The diagram illustrates Eratosthenes’s method. Eratosthenes noticed that when rays of sunlight reach the bottom of a deep well at Syene, rays of sunlight at Alexandria make an angle equal to 1/50 of a circle with a straight vertical pole or gnomon. Eratosthenes also knew that, so distant was the sun from the earth, the different rays of sunlight striking the earth are essentially parallel, and that, according to Euclid, a line falling upon two parallel lines makes the alternate interior angles equal—as illustrated in figure 15. Therefore, according to the geometry of the diagram and Eratosthenes’s measurement, an angle equal to 1/50 of a circle (about 7 degrees) with vertex at the center of the earth subtends or encompasses the meridian connecting Syene and Alexandria along the surface of the earth. Consequently, the distance between Syene and Alexandria is 1/50 the circumference of the earth. It only remained for Eratosthenes to determine this distance and multiply by 50.
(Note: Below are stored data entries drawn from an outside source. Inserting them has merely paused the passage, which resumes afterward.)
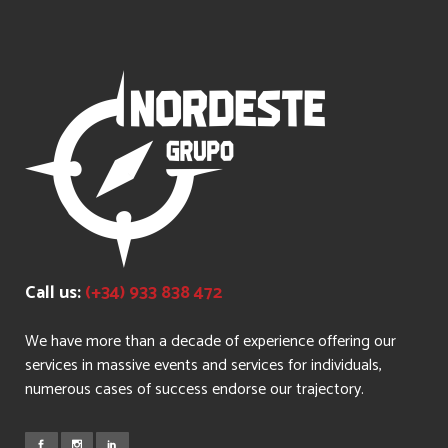
Call us:
(+34) 933 838 472
We have more than a decade of experience offering our
services in massive events and services for individuals,
numerous cases of success endorse our trajectory.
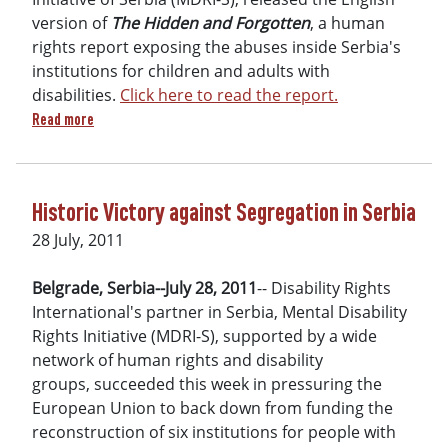
version of
The Hidden and Forgotten
, a human
rights report exposing the abuses inside Serbia's
institutions for children and adults with
disabilities.
Click here to read the report.
about DRI’s Serbia affiliate releases human rights report: 
Read more
Historic Victory against Segregation in Serbia
28 July, 2011
Belgrade, Serbia--July 28, 2011
-- Disability Rights
International's partner in Serbia, Mental Disability
Rights Initiative (MDRI-S), supported by a wide
network of human rights and disability
groups, succeeded this week in pressuring the
European Union to back down from funding the
reconstruction of six institutions for people with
As it happens, Syene is located near the first waterfall upstream from the Nile’s mouth at Alexandria. Between Syene and Alexandria, the Nile flooded often, and, consequently, was measured frequently by the cadre of Egyptian geometers, literally “land measurers,” whose job was to preserve the identity of property along the Nile. Eratosthenes had access to the land measurers’ records and from them inferred that the distance from Syene to Alexandria was about 5,000 stadia. Therefore, according to Eratosthenes’s method, the circumference of the earth is about 250,000 stadia.
But how long is a single stade? Ancient documents provide at least two different answers to this question. The Egyptian stade is 158 meters and the more commonly used Greek stade is 185 meters. The first produces a circumference within one percent of the modern value, 40,000 kilometers, while the second produces one 17 percent too large. But comparing Eratosthenes’s value to that determined by modern methods teaches us little. It is more important to understand that Eratosthenes’s method is sound and based on measurements rather than on speculations.
Eratosthenes also understood that his measurements were uncertain. We know this because Eratosthenes attempted to quantify their uncertainty. For instance, he determined that on the longest day of the year, sunlight reaches the bottom of any well at Syene within a circle with radius of about 300 stadia. This effect alone limits the accuracy of Eratosthenes’s determination of the circumference of the earth to plus or minus 6 percent.
That Eratosthenes assumed the earth is spherical is unremarkable. For by his time it had long been known that (1) as we travel north the southern constellations sink toward the horizon and the Pole Star rises higher in the nighttime sky, and (2) during a lunar eclipse the shadow of the earth on the moon is a section of a circle. No observant person could argue with these facts. Only a desire to make sense of them was needed. We know from his determination of the size of the earth that Eratosthenes had that desire.